WHAT IS BEING ASKED ::
Everything in the records below goes into the copy exactly, except the pictures.
━━━━━ SOURCE MATERIAL ━━━━━
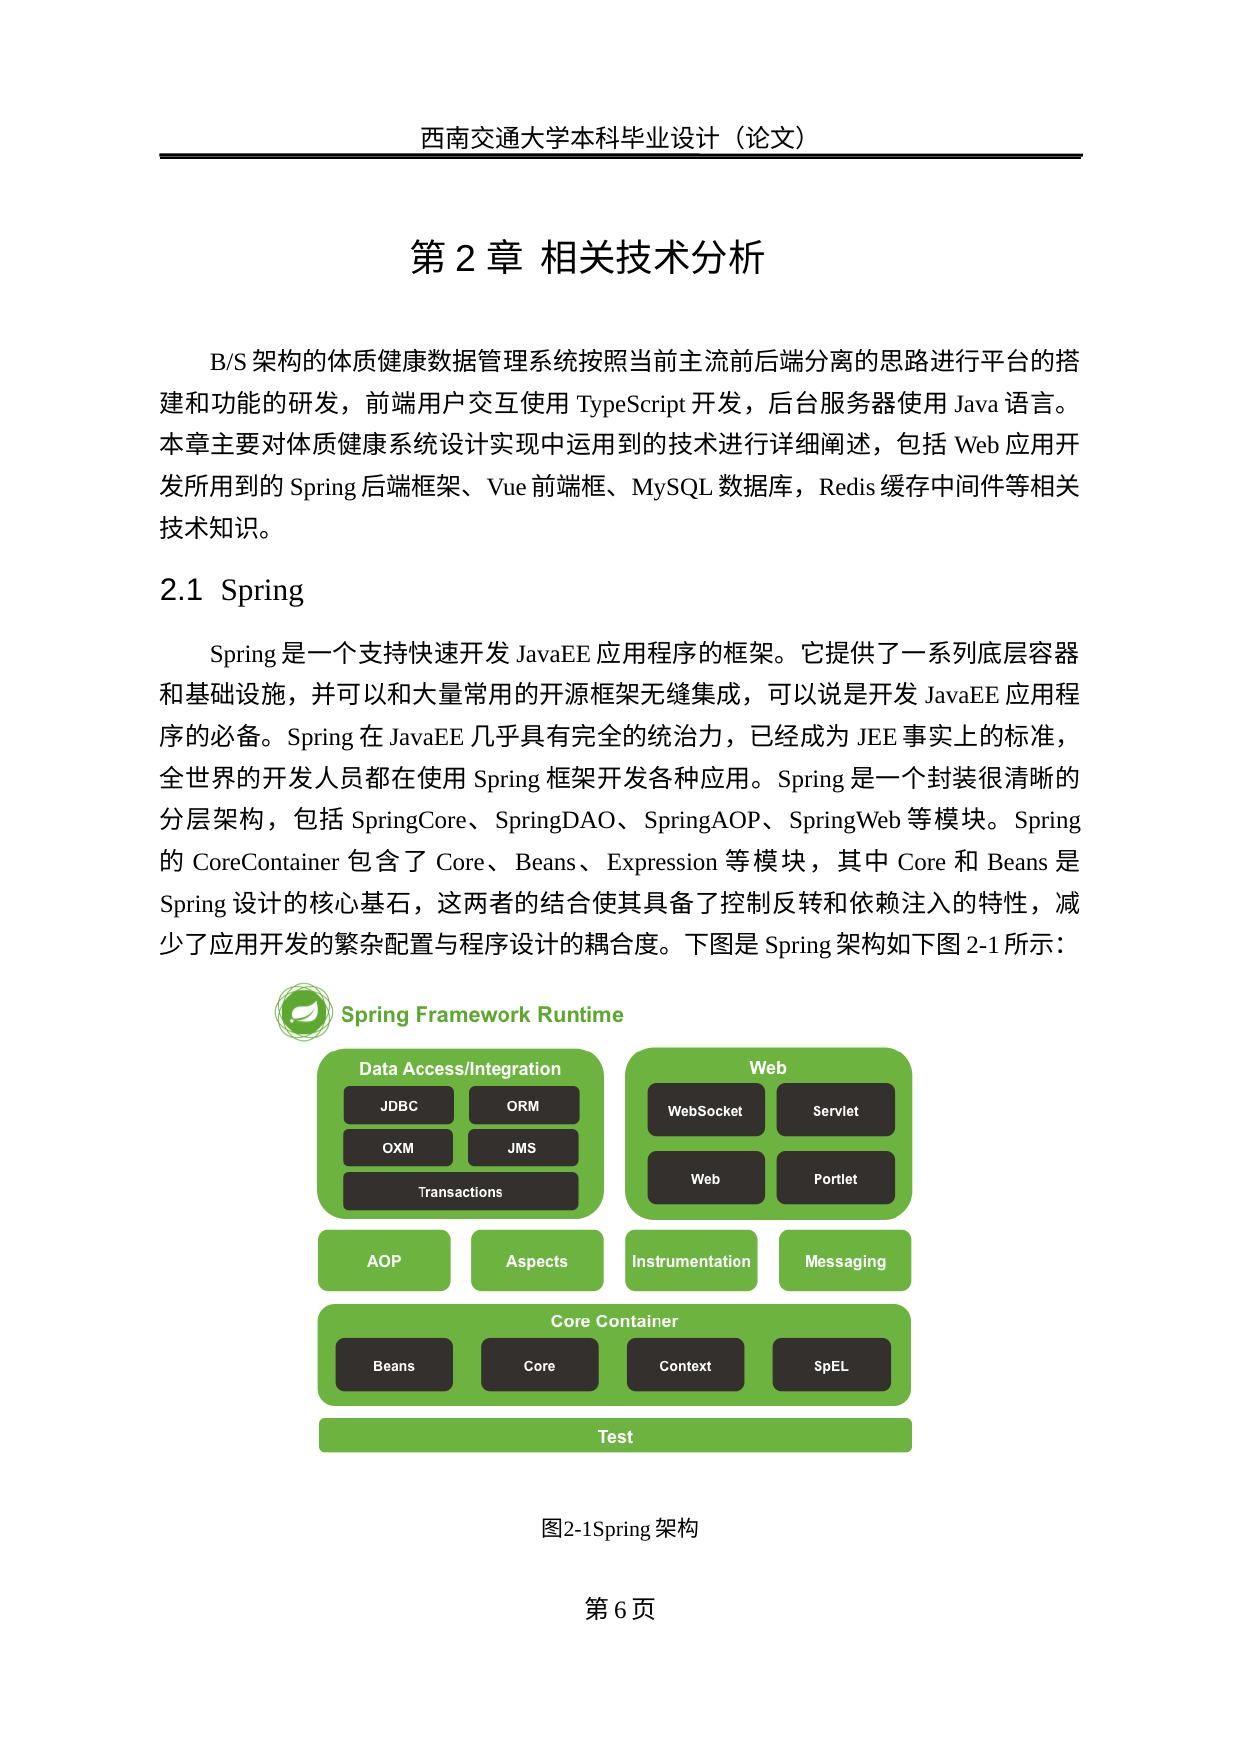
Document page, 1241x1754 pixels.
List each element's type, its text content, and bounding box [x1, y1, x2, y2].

subtitle Spring [159, 568, 1081, 610]
text 图2-1Spring架构 [159, 1506, 1081, 1547]
subtitle 相关技术分析 [159, 214, 1081, 297]
text B/S架构的体质健康数据管理系统按照当前主流前后端分离的思路进行平台的搭建和功能的研发，前端用户交互使用TypeScript开发，后台服务器使用Java语言。本章主要对体质健康系统设计实现中运用到的技术进行详细阐述，包括Web应用开发所用到的Spring后端框架、Vue前端框、MySQL数据库，Redis缓存中间件等相关技术知识。 [159, 339, 1081, 547]
picture [265, 963, 975, 1497]
text Spring是一个支持快速开发JavaEE应用程序的框架。它提供了一系列底层容器和基础设施，并可以和大量常用的开源框架无缝集成，可以说是开发JavaEE应用程序的必备。Spring在JavaEE几乎具有完全的统治力，已经成为JEE事实上的标准，全世界的开发人员都在使用Spring框架开发各种应用。Spring是一个封装很清晰的分层架构，包括SpringCore、SpringDAO、SpringAOP、SpringWeb等模块。Spring的CoreContainer包含了Core、Beans、Expression等模块，其中Core和Beans是Spring设计的核心基石，这两者的结合使其具备了控制反转和依赖注入的特性，减少了应用开发的繁杂配置与程序设计的耦合度。下图是Spring架构如下图2-1所示： [159, 631, 1081, 964]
━━━━━
EXERCISE ANSWER ::
Document page, 1241x1754 pixels.
List each element's type, its text content, and bounding box [x1, y1, x2, y2].

subtitle Spring [159, 568, 1081, 610]
text 图2-1Spring架构 [159, 1506, 1081, 1547]
subtitle 相关技术分析 [159, 214, 1081, 297]
text B/S架构的体质健康数据管理系统按照当前主流前后端分离的思路进行平台的搭建和功能的研发，前端用户交互使用TypeScript开发，后台服务器使用Java语言。本章主要对体质健康系统设计实现中运用到的技术进行详细阐述，包括Web应用开发所用到的Spring后端框架、Vue前端框、MySQL数据库，Redis缓存中间件等相关技术知识。 [159, 339, 1081, 547]
picture [265, 963, 975, 1497]
text Spring是一个支持快速开发JavaEE应用程序的框架。它提供了一系列底层容器和基础设施，并可以和大量常用的开源框架无缝集成，可以说是开发JavaEE应用程序的必备。Spring在JavaEE几乎具有完全的统治力，已经成为JEE事实上的标准，全世界的开发人员都在使用Spring框架开发各种应用。Spring是一个封装很清晰的分层架构，包括SpringCore、SpringDAO、SpringAOP、SpringWeb等模块。Spring的CoreContainer包含了Core、Beans、Expression等模块，其中Core和Beans是Spring设计的核心基石，这两者的结合使其具备了控制反转和依赖注入的特性，减少了应用开发的繁杂配置与程序设计的耦合度。下图是Spring架构如下图2-1所示： [159, 631, 1081, 964]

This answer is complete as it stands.